Ицхак засмеялся и отставил кубок в сторону.
– У тебя есть ценный дар, ган, который редко встречается в людях, – ты любое слово подвергаешь сомнению. Люди обычно падки на посулы, а того не понимают, что посулы в мошну не положишь. Разоряли мы славянские города по приказу кагана, ибо в богатстве этих городов сила божьих ближников.
– А иной силы ты за ведунами не видишь?
– А в чем та сила? – удивился Ицхак.
– В правде славянских богов.
– Бог один, Горазд, и он на моей стороне.
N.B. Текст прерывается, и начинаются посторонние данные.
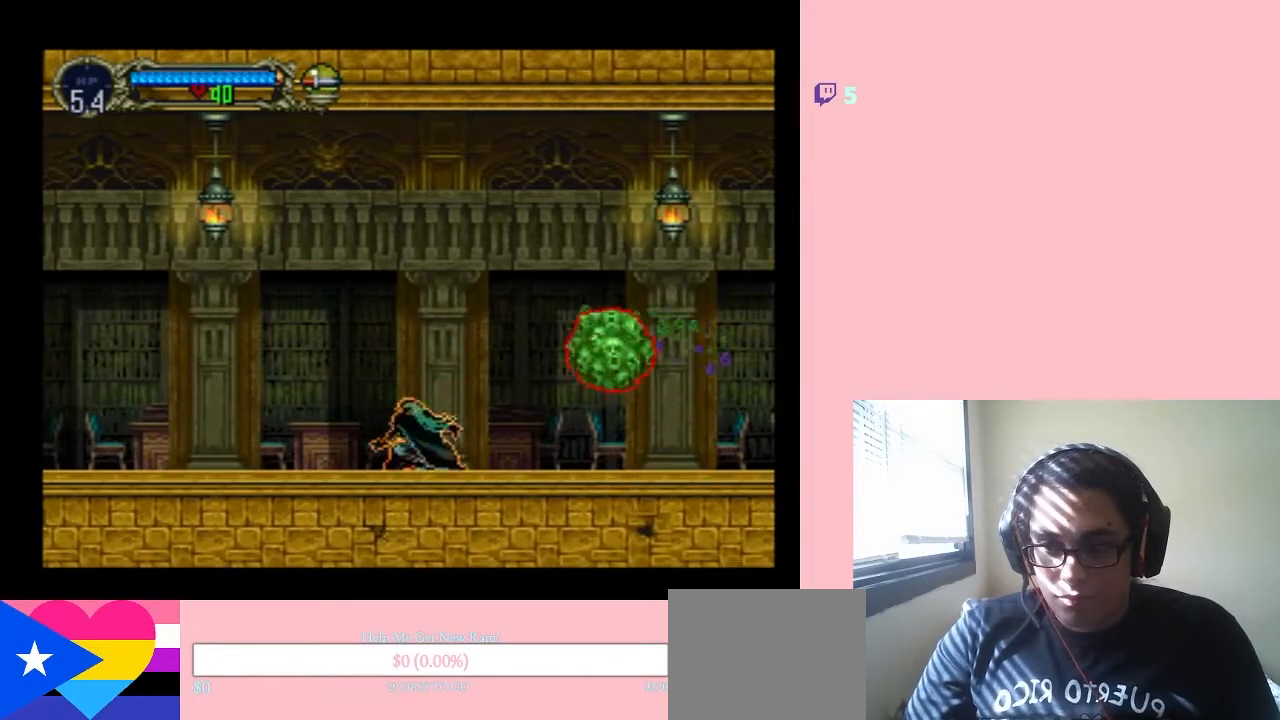
{"dt_ms": 500, "buttons": ["DPAD_LEFT"], "left_stick": "center", "right_stick": "center", "events": [[67, "DPAD_DOWN", "up"], [100, "Y", "up"], [217, "DPAD_LEFT", "down"]]}
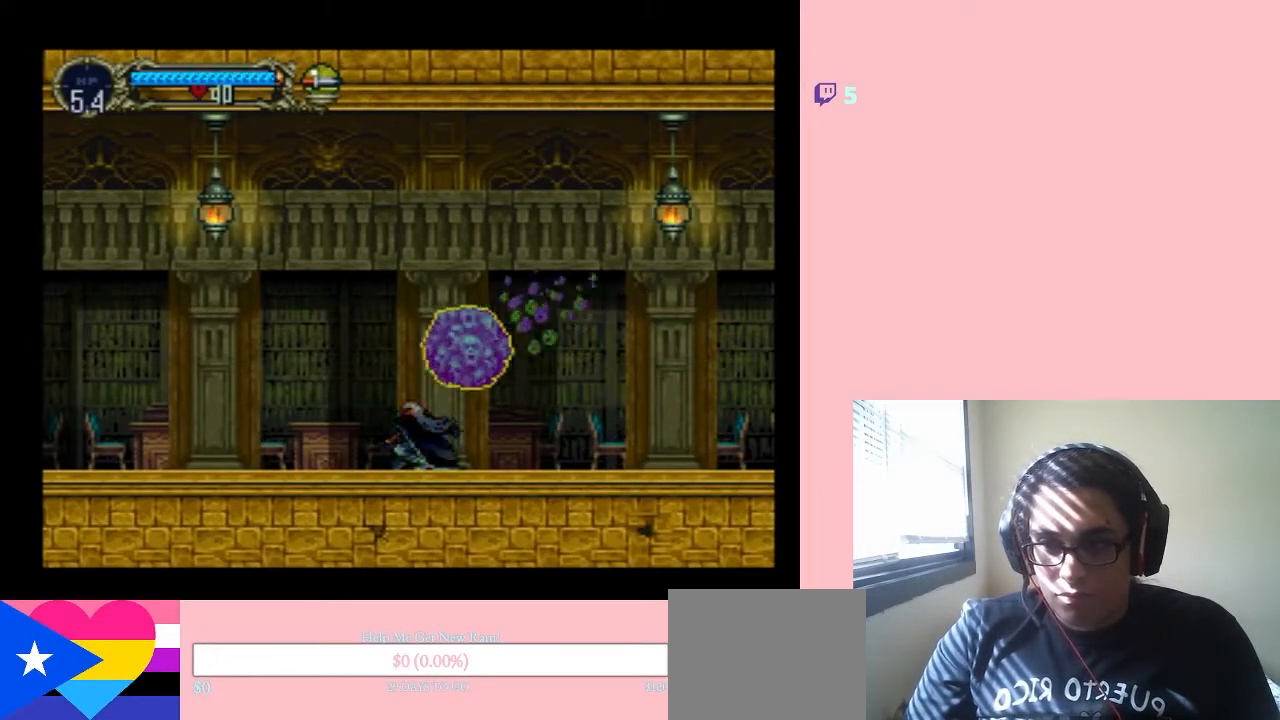
{"dt_ms": 500, "buttons": [], "left_stick": "center", "right_stick": "center", "events": [[200, "DPAD_DOWN", "down"], [233, "DPAD_LEFT", "up"], [500, "DPAD_DOWN", "up"]]}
– И в чем же правда твоего бога?
– Правда в том, что люди должны жить по заветам, моим богом установленным, и всем, кто против его ряда идет, не будет в жизни удачи.
– А за соблюдением божьих заветов следить будете вы, иудеи?
– Так ведь нет у Бога народа ближе, чем мы, – добродушно улыбнулся Жучин. – Кому, как не нам, судить о его правде. Ты ведь за ведунами и волхвами признаешь право суда? А чем, скажем, князья Яромир и Всеволод лучше ганов Митуса и Горазда?
– Они право суда унаследовали от отцов и дедов, – нахмурился Горазд. – Родовые старшины и простолюдины признают это право за ними.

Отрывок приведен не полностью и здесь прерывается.